- TASK GOAL -
Search the listing below for "study". Copy each matching line.
•••
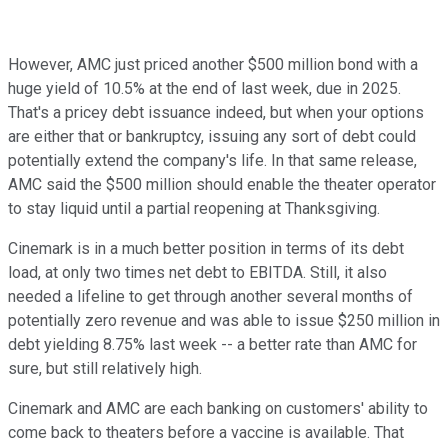
However, AMC just priced another $500 million bond with a
huge yield of 10.5% at the end of last week, due in 2025.
That's a pricey debt issuance indeed, but when your options
are either that or bankruptcy, issuing any sort of debt could
potentially extend the company's life. In that same release,
AMC said the $500 million should enable the theater operator
to stay liquid until a partial reopening at Thanksgiving.
Cinemark is in a much better position in terms of its debt
load, at only two times net debt to EBITDA. Still, it also
needed a lifeline to get through another several months of
potentially zero revenue and was able to issue $250 million in
debt yielding 8.75% last week -- a better rate than AMC for
sure, but still relatively high.
Cinemark and AMC are each banking on customers' ability to
come back to theaters before a vaccine is available. That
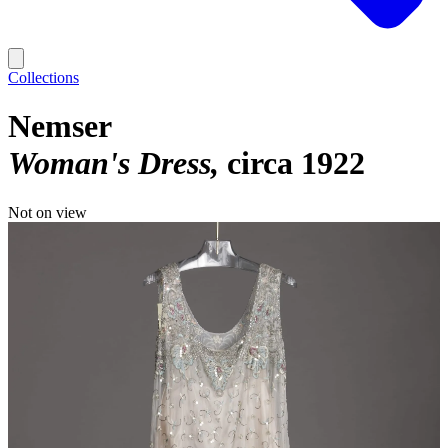
Collections
Nemser
Woman's Dress
circa 1922
Not on view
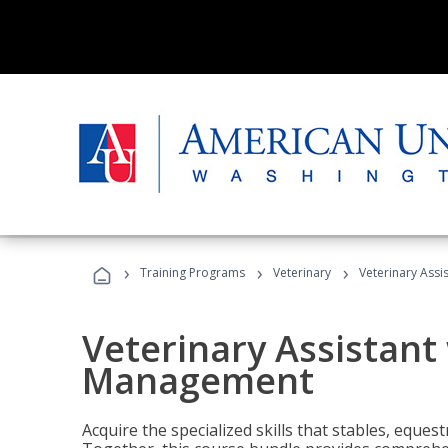
›
›
›
Training Programs
Veterinary
Veterinary Ass
Veterinary Assistant
Management
Acquire the specialized skills that stables, equest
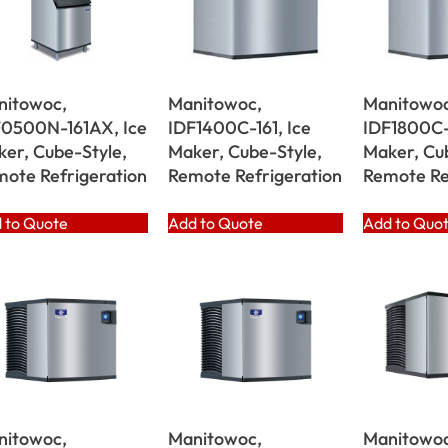
nitowoc,
Manitowoc,
Manitowoc
F0500N-161AX, Ice
IDF1400C-161, Ice
IDF1800C-1
er, Cube-Style,
Maker, Cube-Style,
Maker, Cu
ote Refrigeration
Remote Refrigeration
Remote Re
 to Quote
Add to Quote
Add to Quo
nitowoc,
Manitowoc,
Manitowoc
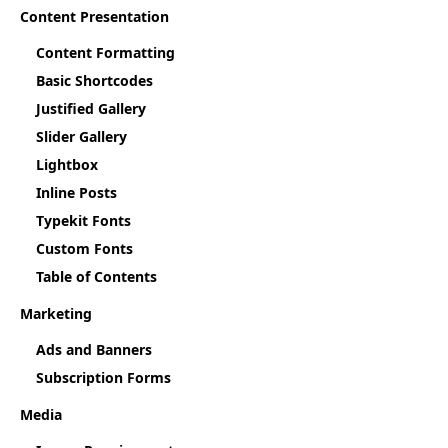
Content Presentation
Content Formatting
Basic Shortcodes
Justified Gallery
Slider Gallery
Lightbox
Inline Posts
Typekit Fonts
Custom Fonts
Table of Contents
Marketing
Ads and Banners
Subscription Forms
Media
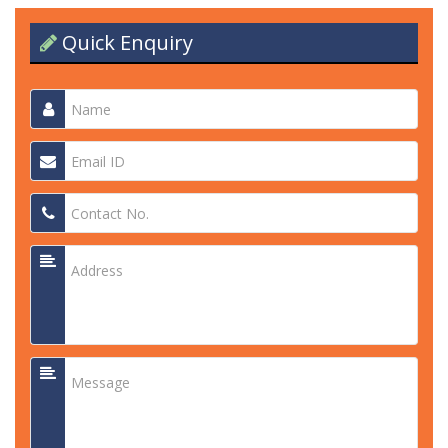
Quick Enquiry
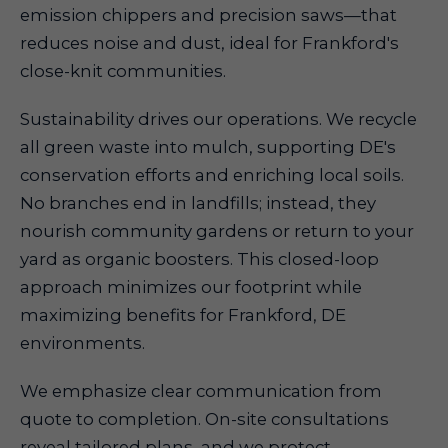
emission chippers and precision saws—that
reduces noise and dust, ideal for Frankford's
close-knit communities.
Sustainability drives our operations. We recycle
all green waste into mulch, supporting DE's
conservation efforts and enriching local soils.
No branches end in landfills; instead, they
nourish community gardens or return to your
yard as organic boosters. This closed-loop
approach minimizes our footprint while
maximizing benefits for Frankford, DE
environments.
We emphasize clear communication from
quote to completion. On-site consultations
reveal tailored plans, and we protect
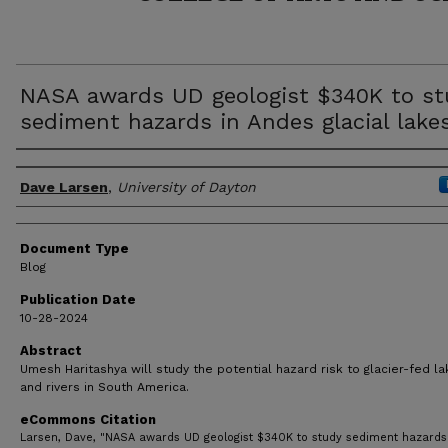
NASA awards UD geologist $340K to st
sediment hazards in Andes glacial lake
Author(s)
Dave Larsen
,
University of Dayton
Document Type
Blog
Publication Date
10-28-2024
Abstract
Umesh Haritashya will study the potential hazard risk to glacier-fed l
and rivers in South America.
eCommons Citation
Larsen, Dave, "NASA awards UD geologist $340K to study sediment hazards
•••
- ANSWER BELOW -
Umesh Haritashya will study the potential hazard risk to glacier-fed l
Larsen, Dave, "NASA awards UD geologist $340K to study sediment hazards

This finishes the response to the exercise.